Our enemies surely noticed, too. You don’t have to be Machiavelli to believe that the leaders of Iran and Venezuela shared the barely disguised Republican hope that health care would fail and, therefore, Obama’s whole political agenda would be stalled and, therefore, his presidency enfeebled. He would then be a lame duck for the next three years and America would be a lame power.

Given the time and energy and political capital that was spent on health care, “failure would have been unilateral disarmament,” added Gates. “Failure would have badly weakened the president in terms of dealing with others — his ability to do various kinds of national security things. ... You know, people made fun of Madeleine [Albright] for saying it, but I think she was dead on: most of the rest of the world does see us as the ‘indispensable nation.’ ”

Indeed, our allies often complain about a world of too much American power, but they are not stupid. They know that a world of too little American power is one they would enjoy even less. They know that a weak America is like a world with no health insurance — and a lot of pre-existing conditions.

Gen. James Jones, the president’s national security adviser, told me that he recently met with a key NATO counterpart, who concluded a breakfast by congratulating him on the health care vote and pronouncing: “America is back.”

But is it? While Obama’s health care victory prevented a power outage for him, it does not guarantee a power surge.

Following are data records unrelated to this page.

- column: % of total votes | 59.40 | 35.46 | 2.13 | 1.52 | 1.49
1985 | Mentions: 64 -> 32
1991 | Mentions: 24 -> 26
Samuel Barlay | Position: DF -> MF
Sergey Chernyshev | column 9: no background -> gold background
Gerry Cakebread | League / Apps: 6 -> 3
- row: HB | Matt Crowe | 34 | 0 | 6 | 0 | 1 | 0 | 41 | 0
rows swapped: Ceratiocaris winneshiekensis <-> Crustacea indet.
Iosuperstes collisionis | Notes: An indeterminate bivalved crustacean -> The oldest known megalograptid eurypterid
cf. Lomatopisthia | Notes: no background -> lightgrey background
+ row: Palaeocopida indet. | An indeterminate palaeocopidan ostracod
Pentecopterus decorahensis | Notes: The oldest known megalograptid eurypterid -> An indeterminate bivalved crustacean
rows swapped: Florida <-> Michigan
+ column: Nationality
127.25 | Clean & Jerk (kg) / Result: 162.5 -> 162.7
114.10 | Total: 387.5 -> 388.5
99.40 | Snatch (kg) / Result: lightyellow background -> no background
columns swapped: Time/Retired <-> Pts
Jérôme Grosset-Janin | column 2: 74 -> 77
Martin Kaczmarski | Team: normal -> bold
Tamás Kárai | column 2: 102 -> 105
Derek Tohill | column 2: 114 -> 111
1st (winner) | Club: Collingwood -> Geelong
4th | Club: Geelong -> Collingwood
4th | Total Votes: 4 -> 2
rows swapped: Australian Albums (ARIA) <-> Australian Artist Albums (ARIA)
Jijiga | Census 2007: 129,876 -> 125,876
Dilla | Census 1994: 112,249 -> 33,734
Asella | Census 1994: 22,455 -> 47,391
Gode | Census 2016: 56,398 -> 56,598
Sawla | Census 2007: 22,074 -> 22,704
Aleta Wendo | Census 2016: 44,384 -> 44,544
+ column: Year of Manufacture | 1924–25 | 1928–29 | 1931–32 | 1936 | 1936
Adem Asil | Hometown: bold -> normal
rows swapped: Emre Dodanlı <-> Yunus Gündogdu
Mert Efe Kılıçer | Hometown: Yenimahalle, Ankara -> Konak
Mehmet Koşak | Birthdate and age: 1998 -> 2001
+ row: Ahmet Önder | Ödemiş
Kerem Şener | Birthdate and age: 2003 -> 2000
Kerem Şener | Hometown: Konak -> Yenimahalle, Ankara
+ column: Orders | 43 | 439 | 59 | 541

Ultimately, what makes a strong president is a strong country — a country whose underlying economic prowess, balance sheet and innovative capacity enable it to generate and project both military power and what the political scientist Joe Nye calls “soft power” — being an example that others want to emulate.

What matters most now is how Obama uses the political capital that health care’s passage has earned him. I continue to believe that the most important foreign policy issue America faces today is its ability to successfully engage in nation building — nation building at home.

Obama’s success in passing health care and the bounce it has put in his step will be nothing but a sugar high if we can’t get our deficit under control, inspire a new generation of start-ups, upgrade our railroads and Internet and continue to attract the world’s smartest and most energetic immigrants.

An effective, self-confident president with a weak country is nothing more than a bluffer. An effective, self-confident president, though, at least increases the odds of us building a stronger country.